Verizon agrees to refund customers $90 million for wrongful data charges - lotusleaf1987
http://www.engadget.com/2010/10/03/verizon-agrees-to-refund-customers-90-million-for-wrongful-data/
======
smokey_the_bear
In California, if a landlord tries to withhold the deposit illegally, they're
liable for 3x the amount. I wish there was a similar penalty for monthly bills
like this.

------
bbatsell
Pretty impressive. David Pogue has been beating this drum for a while, too; he
should get some credit for calling attention to the issue.

------
izendejas
On a related note: All of you on AT&T plans, be on the lookout for unjustified
charges on text messaging plans. I had at least two cases in which I was
charged an extra $0.30 for text messages 198, 199, and 200 of a 200 text
messaging plan.

I'm not sure how to explain this bug--or theft?
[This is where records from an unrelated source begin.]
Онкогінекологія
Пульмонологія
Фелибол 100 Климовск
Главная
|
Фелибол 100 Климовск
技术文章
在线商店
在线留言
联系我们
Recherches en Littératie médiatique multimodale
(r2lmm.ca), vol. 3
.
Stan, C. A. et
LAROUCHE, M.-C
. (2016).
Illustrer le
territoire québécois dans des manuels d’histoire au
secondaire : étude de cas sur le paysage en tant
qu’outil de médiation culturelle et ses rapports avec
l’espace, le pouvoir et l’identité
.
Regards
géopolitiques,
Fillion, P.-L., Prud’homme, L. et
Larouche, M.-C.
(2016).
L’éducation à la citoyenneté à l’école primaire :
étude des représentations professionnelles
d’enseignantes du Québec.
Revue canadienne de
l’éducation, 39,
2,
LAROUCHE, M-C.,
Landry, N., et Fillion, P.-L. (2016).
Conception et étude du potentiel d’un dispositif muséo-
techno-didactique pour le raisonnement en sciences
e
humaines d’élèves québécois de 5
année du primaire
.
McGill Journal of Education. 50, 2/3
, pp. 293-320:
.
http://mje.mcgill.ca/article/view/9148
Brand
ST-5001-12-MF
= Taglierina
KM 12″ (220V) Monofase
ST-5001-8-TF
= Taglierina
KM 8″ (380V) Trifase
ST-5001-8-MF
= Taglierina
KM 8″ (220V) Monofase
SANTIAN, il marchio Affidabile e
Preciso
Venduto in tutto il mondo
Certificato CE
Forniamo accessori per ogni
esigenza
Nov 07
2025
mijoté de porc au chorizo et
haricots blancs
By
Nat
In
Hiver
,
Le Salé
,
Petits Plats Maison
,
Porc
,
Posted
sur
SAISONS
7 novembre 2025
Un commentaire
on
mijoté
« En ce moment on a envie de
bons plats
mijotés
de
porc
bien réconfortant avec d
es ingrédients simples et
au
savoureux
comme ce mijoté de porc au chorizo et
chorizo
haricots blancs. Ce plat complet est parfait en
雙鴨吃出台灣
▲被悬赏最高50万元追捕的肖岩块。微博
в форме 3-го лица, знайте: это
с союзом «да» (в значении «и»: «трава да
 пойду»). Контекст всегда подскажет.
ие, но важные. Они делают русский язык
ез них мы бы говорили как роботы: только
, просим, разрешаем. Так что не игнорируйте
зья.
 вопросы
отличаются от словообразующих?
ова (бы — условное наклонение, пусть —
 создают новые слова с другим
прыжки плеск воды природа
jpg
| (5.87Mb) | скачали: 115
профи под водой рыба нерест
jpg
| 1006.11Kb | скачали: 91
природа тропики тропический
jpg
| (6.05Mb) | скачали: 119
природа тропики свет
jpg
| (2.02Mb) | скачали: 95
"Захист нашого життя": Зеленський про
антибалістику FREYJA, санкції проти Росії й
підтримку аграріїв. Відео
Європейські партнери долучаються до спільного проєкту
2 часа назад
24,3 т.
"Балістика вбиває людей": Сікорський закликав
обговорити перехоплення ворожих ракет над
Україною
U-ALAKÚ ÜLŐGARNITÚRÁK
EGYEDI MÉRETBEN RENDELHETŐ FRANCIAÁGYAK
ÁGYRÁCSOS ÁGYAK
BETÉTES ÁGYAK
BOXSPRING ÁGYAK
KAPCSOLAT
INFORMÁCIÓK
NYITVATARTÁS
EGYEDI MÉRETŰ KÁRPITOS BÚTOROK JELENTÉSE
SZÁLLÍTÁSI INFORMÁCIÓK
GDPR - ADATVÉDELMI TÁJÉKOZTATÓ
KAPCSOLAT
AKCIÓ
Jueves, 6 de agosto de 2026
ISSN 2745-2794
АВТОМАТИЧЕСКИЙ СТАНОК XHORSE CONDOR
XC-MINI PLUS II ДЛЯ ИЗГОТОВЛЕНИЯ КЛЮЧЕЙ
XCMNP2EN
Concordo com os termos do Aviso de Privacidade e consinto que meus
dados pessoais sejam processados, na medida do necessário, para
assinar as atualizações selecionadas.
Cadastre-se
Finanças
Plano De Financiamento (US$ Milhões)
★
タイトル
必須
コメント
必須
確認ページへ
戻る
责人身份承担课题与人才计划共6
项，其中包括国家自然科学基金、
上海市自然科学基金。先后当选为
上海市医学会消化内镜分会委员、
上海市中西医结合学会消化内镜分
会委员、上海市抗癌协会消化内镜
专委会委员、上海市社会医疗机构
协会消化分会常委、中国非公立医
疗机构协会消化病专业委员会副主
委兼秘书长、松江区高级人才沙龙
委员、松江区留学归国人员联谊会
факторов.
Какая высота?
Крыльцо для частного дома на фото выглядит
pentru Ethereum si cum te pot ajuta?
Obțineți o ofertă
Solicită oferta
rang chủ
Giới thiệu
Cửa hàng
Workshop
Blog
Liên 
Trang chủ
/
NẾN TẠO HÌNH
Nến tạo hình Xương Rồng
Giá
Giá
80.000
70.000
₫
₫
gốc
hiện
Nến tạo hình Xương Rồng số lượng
Perhaps their famous "AT&T
Free Msg's" (promoting services, for example) get counted once you pass your
limit? Either way, this is wrong. And I know they are wrong because I was
redeemed $0.30. I then asked them to check my previous bills because I know
there was at least one more case. The service rep said I had to do that
myself. The cost of doing that would exceed $0.30 very easily, so I told the
guy to forget it and never did check (I also then switched to Verizon).

Anyone have a good place where I can share this story? I'm afraid others may
be getting charged unfairly too. I can't imagine this happening exclusively
with my account, especially if it's a bug.

------
danfitch
$2 to $6. Wow I am taking that paycheck to the bank! Everytime I got one
ofthose charges I would call and get it removed.